Sunday, August 21, 2011

Browns

It may be late August, but it is still the summer. However, where I live almost all the fields which surround us have already been harvested and ploughed - the greens and golds of the peas, parsley, barley, wheat and oilseed rape have all gone, only the deep shiny green leaves of the sugar beet remain. Ten or twenty years ago I remember the farmers leaving the fields for weeks, even months, after the harvest, and I can recall playing as a child in the stubble and pea mush well into the autumn months. Today it seems the farmers do not leave the fields for more than a few days before they start breaking up the earth and turning the soil.
We are now surrounded by varying shades of brown as the earth is turned to expose the dark moist clay soil underneath, before it dries to a different hue, and is turned again and again, each time the lumps of earth becoming smaller until the soil is ready for drilling and sowing for next year's crops.
This week I will harvest the onions in the garden and lay them out in the sun to dry. I will dig over the earth and sow rows of carrots for the winter. Soon the bright green shoots of the carrots' foliage will start peeking above the top layer of soil.

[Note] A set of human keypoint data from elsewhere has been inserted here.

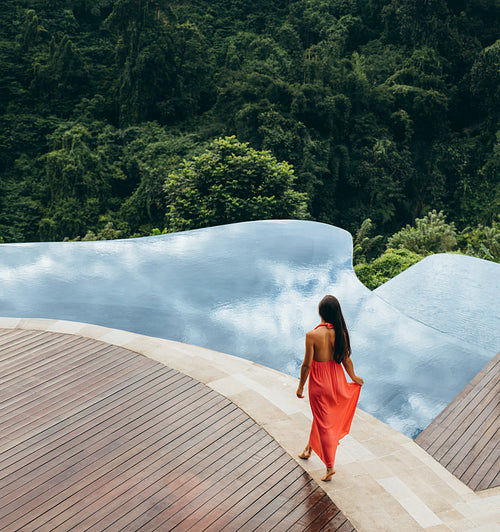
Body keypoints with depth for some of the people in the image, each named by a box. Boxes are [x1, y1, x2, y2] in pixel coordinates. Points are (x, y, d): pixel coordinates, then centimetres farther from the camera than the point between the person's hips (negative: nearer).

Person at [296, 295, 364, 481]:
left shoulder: (312, 335, -24)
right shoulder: (340, 332, -12)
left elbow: (307, 364, -17)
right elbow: (346, 360, -1)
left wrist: (301, 386, -3)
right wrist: (354, 377, 18)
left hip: (319, 382, -5)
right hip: (336, 380, 5)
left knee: (323, 423, 9)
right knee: (321, 416, 27)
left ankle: (329, 467, 17)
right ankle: (309, 448, 47)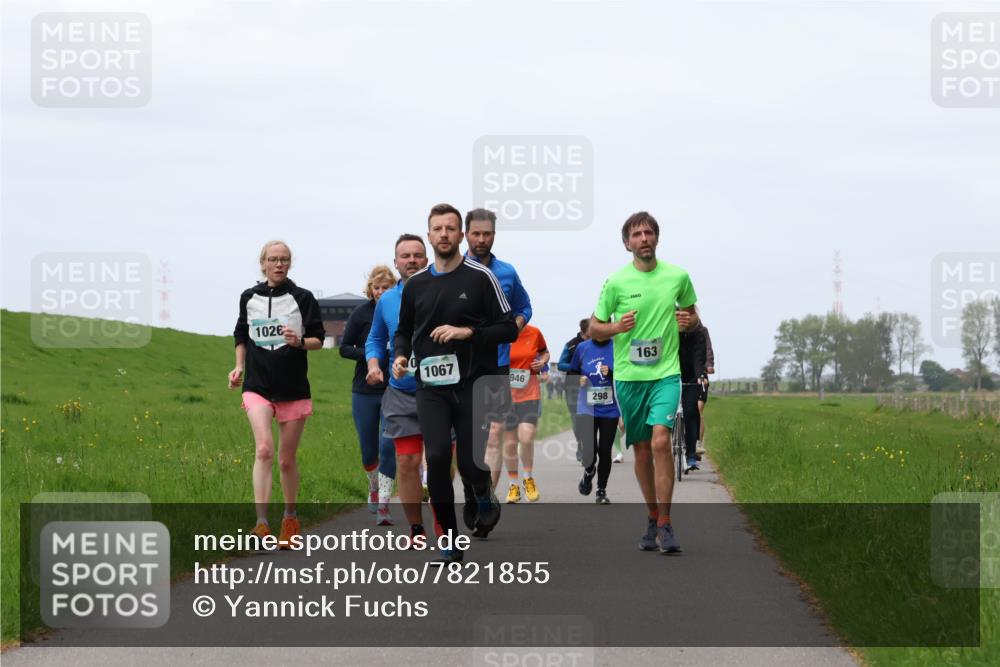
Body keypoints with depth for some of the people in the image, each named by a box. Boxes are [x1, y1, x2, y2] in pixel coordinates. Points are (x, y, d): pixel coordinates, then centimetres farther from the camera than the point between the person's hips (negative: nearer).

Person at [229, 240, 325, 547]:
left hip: (294, 389, 0)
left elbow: (318, 339, 2)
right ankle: (261, 522, -28)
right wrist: (239, 366, 7)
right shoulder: (249, 298, 7)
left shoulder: (303, 298, 0)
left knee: (287, 459, 8)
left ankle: (290, 519, 28)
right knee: (264, 449, -20)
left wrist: (299, 341, -18)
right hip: (258, 387, 0)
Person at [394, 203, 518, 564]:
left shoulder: (481, 277, -3)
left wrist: (468, 332, -16)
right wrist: (401, 355, 2)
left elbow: (509, 329, -3)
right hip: (431, 387, 2)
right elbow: (404, 330, 22)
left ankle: (484, 495, 33)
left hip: (473, 385, -2)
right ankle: (450, 542, -2)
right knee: (437, 456, -14)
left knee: (470, 463, -5)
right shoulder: (415, 284, 9)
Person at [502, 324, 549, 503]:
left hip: (530, 395, 0)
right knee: (510, 442, 4)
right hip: (506, 396, 0)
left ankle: (528, 478, 10)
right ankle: (513, 485, 21)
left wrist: (542, 362, -2)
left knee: (526, 437, -15)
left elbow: (544, 352, 19)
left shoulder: (534, 333, -1)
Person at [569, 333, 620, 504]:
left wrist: (611, 373, -19)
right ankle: (589, 471, 27)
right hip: (587, 408, 1)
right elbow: (572, 373, 15)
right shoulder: (582, 348, 4)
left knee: (605, 450, 1)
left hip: (609, 408, -1)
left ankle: (602, 491, 18)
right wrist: (578, 379, -5)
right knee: (589, 450, -9)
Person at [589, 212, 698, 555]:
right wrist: (616, 327, -16)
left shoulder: (678, 276, 4)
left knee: (661, 440, -19)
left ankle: (665, 524, -17)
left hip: (666, 372, -1)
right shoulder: (616, 281, -1)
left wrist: (689, 321, -2)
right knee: (641, 450, 7)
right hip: (628, 375, 1)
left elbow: (690, 310, 21)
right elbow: (593, 329, 6)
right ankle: (652, 518, 25)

The brown of the fields surrounding us got me thinking today about brown ink in my pens. Brown is not really a colour people use to write - when they do actually write and not type, but that is another subject altogether - and I will admit that had it not been for my avid tea drinking habits, I would not have purchased a bottle of J. Herbin's Lie de The ink some months ago, and I certainly would not have thought about other brown inks. I do love Lie de The and have used it in two pens, and so far it has been my favourite ink in my silver-green Lamy Al Star.
I was undecided about the exact shade of brown I wanted to try next - Lie de The has beautiful shades of brown and yellow and green - and I was reluctant to buy random bottles of brown inks to find ones I liked, so instead I decided to buy a number of ink samples from the fabulous Goulet Pen Company in the US. I have now tried Noodler's Brown, Noodler's Golden Brown, and Noodler's Burma Road Brown, all of which I like, but I think I will definitely be buying a bottle of Noodler's Brown, which is a rich brown with a hint of red, and looks great in my Brown Esterbrook J. The ink and the pen suit each other perfectly, and the ink behaves extremely well on almost all the papers I have tried it on. I will certainly be trying some other browns - probably a few more from Noodler's and some from Diamine.